Ouest-France nous informe ce matin que Marine Le Pen aurait écrit aux députés (la lettre date du 30 Mai) pour leur demander d’abroger la possibilité d’avoir une binationalité. Peu de temps après les problèmes qu’avaient soulevés Laurent Blanc. Elle parle « d’atteinte à la cohésion républicaine » et que ces gens doivent faire « allégeance » à la France ou à un autre pays, pas les deux en même temps. La lettre entière est ici.
La déclaration est, comme le Front National et les Les Pen nous ont habitué, sans demi-mesure. Mais si je trouve le terme d’allégeance trop fort, je suis assez d’accord sur ce passage de sa lettre : « La multiplicité des appartenances à d’autres nations contribue aujourd’hui, et d’une manière de plus en plus préoccupante, à affaiblir chez nos compatriotes l’acceptation d’une communauté de destin, et par là-même à miner les fondements de l’action de l’Etat. ».
Là encore, communauté de destin est un peu fort. Je sais que nombre d’entre vous se moquent complètement de ces histoires d’identité, et pourtant, un des problèmes de la France me semble être le fossé entre plusieurs tranches de sa population. Au-delà des classes sociales si chères à certains, il existe des communautés trop fortes et trop distinctes dans ce pays, qui nuisent à la possible fraternité de notre devise. Comment être le frère de quelqu’un avec qui l’on ne partage rien, si ce n’est une nationalité sur un papier officiel ?
Marine Le Pen prend l’exemple, très juste à mon goût, des matches. « L’échec patent de la double nationalité s’est affiché jusque dans diverses rencontres sportives récentes, à la suite desquelles de jeunes Français binationaux ne brandissaient pas notre drapeau tricolore, mais la bannière d’une autre nation. Ces soirs-là, nombre de nos compatriotes furent légitimement choqués. »

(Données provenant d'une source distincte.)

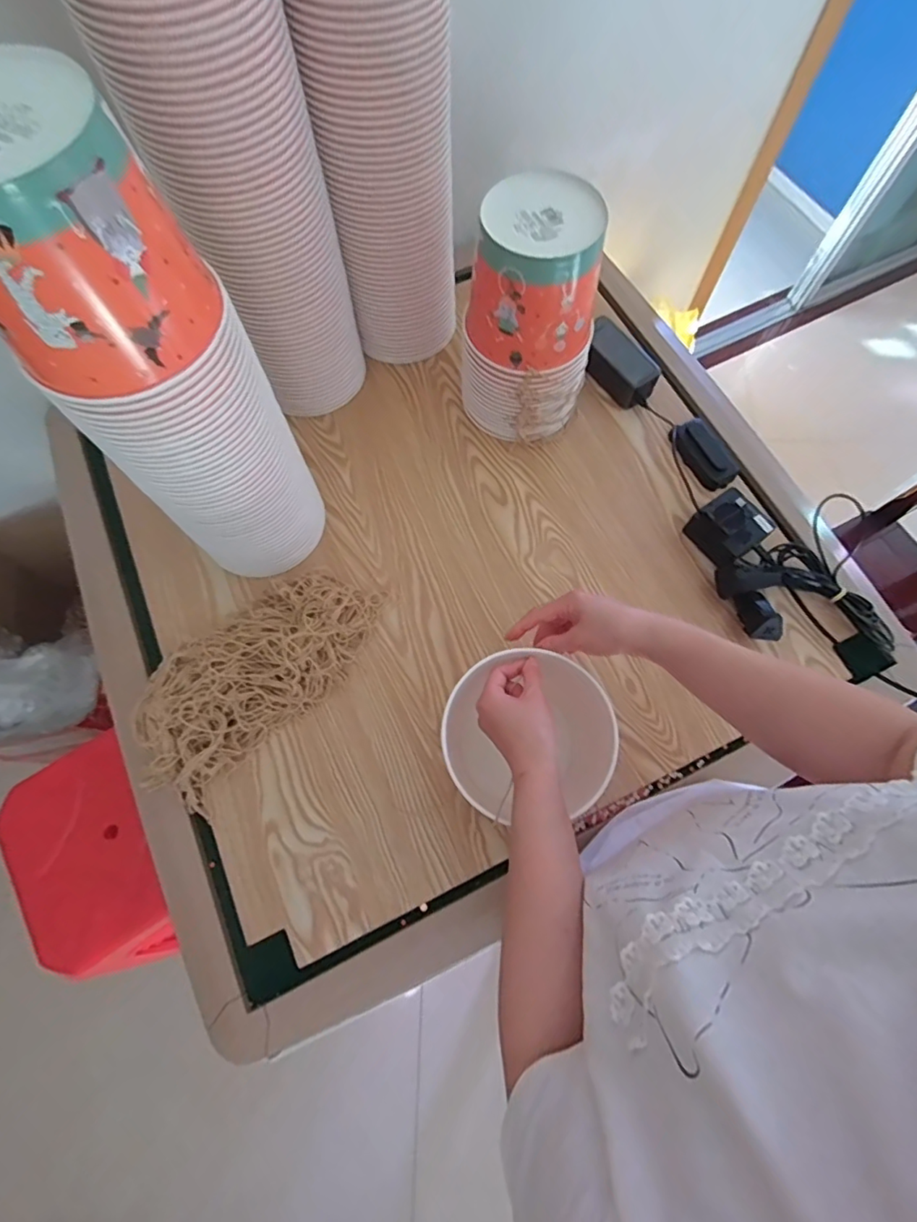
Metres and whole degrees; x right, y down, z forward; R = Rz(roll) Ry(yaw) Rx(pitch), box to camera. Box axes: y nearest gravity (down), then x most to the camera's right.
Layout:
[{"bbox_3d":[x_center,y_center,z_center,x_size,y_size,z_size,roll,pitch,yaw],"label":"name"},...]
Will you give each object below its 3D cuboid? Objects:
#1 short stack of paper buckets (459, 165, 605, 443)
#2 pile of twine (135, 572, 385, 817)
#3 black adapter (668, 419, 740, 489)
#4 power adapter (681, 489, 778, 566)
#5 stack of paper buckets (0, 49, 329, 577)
[{"bbox_3d":[0.091,-0.348,0.660,0.149,0.266,0.139,15,72,5],"label":"short stack of paper buckets"},{"bbox_3d":[-0.238,0.067,0.616,0.149,0.063,0.319,43,76,14],"label":"pile of twine"},{"bbox_3d":[0.336,-0.217,0.729,0.047,0.030,0.102,-25,73,-8],"label":"black adapter"},{"bbox_3d":[0.341,-0.104,0.678,0.069,0.057,0.075,-33,74,-11],"label":"power adapter"},{"bbox_3d":[-0.250,-0.184,0.500,0.136,0.445,0.140,-4,71,-1],"label":"stack of paper buckets"}]

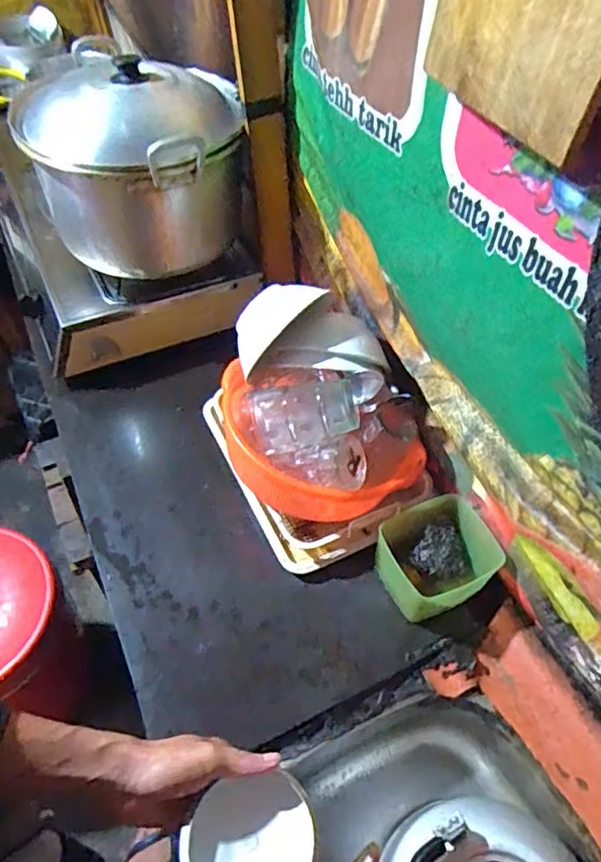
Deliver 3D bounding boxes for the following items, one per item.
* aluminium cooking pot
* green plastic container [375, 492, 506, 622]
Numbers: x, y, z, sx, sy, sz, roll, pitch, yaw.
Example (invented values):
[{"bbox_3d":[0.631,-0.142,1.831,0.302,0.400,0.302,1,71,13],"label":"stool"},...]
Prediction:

Je sais aussi que vous vous moquez du drapeau, mais il reste un des symboles les plus forts d’une nation. Je n’ai pas été choqué quand j’ai vu ces autres drapeaux brandis, l’habitude sans doute, mais cela renforce cette impression qu’en France vivent plusieurs communautés à l’identité propre, qui ne vivront jamais ensemble, qui ne le veulent pas.

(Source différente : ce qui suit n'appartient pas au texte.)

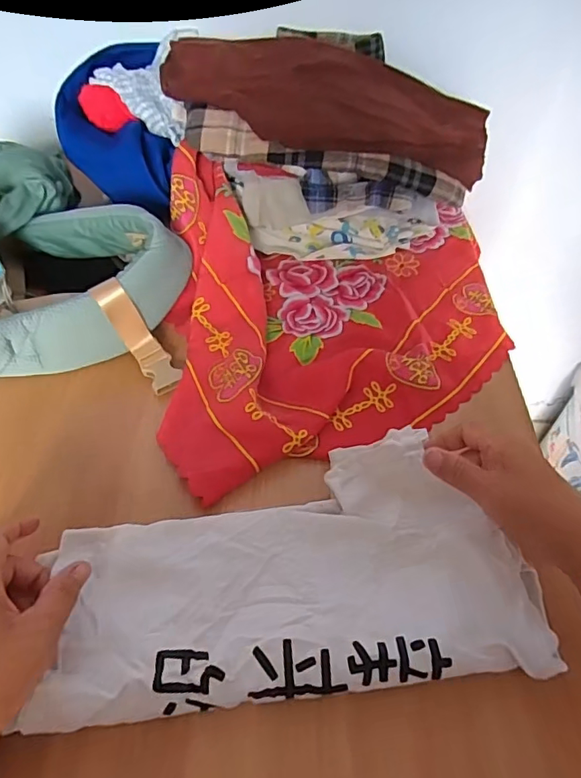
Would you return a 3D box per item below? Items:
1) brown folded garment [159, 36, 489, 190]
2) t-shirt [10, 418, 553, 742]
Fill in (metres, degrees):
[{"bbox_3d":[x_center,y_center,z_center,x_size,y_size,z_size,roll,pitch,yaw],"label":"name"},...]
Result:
[{"bbox_3d":[0.048,-0.335,0.604,0.381,0.086,0.168,-2,51,-5],"label":"brown folded garment"},{"bbox_3d":[0.001,0.127,0.360,0.322,0.028,0.168,-8,51,-9],"label":"t-shirt"}]

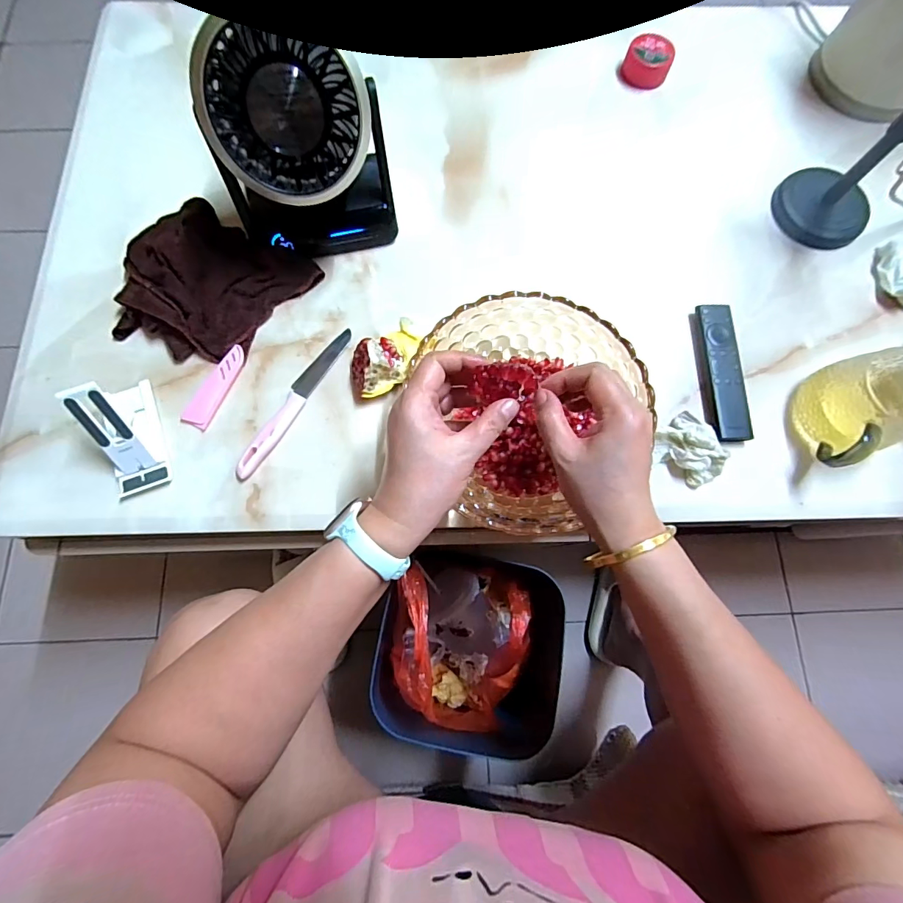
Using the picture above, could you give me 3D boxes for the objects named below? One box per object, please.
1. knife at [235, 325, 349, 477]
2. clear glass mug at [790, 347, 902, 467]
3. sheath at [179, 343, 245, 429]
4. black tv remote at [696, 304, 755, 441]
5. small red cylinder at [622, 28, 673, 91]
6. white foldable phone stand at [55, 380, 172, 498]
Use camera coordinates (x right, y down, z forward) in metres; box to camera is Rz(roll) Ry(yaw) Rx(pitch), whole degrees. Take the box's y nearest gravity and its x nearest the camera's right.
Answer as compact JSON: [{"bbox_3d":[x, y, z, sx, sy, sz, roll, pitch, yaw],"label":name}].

« Comptant sur votre bon sens et la sincérité de votre implication en faveur de l’unité nationale, je vous appelle à prendre en compte une évolution de notre droit qui rencontre aujourd’hui l’adhésion d’une large majorité de nos compatriotes, y compris et peut-être même surtout de nos compatriotes d’origine étrangère qui ont fait le choix de devenir français à part entière et de renoncer à leur ancienne nationalité. «
Je pense qu’abandonner la double nationalité n’est pas abandonner son identité d’origine, c’est affirmer sa volonté de s’investir dans un autre pays. Cela ne coupe en rien les liens que cette personne peut avoir avec son pays d’origine. Par contre, cela l’engage plus fortement à défendre les valeurs françaises. Vous me direz qu’alors, ces personnes resteront attachées à leur origine qu’importe leur nationalité officielle, mais je pense que c’est un pas à franchir. Elles continueront de brandir des drapeaux autres que tricolores mais j’espère que petit à petit, cela contribuera à réduire ce fossé, et à permettre à la communauté française de s’affirmer comme la seule à exister dans ce pays.
La présidente du FN conclut ainsi « La France souffre de l’absence de débats sur les sujets essentiels que d’autres pays pourtant abordent de front, sur l’euro ou le libre-échange par exemple. J’espère que le débat sur la double nationalité pourra échapper à cette règle délétère. ».
Je ne sais si c’est un sujet essentiel, mais c’est un sujet qui a son importance. Et comme beaucoup, ils sont requalifiés de débats juste bon à faire parler des racistes. C’est dommage. On verra les réactions des députés, mais je pense qu’elles sont prévisibles.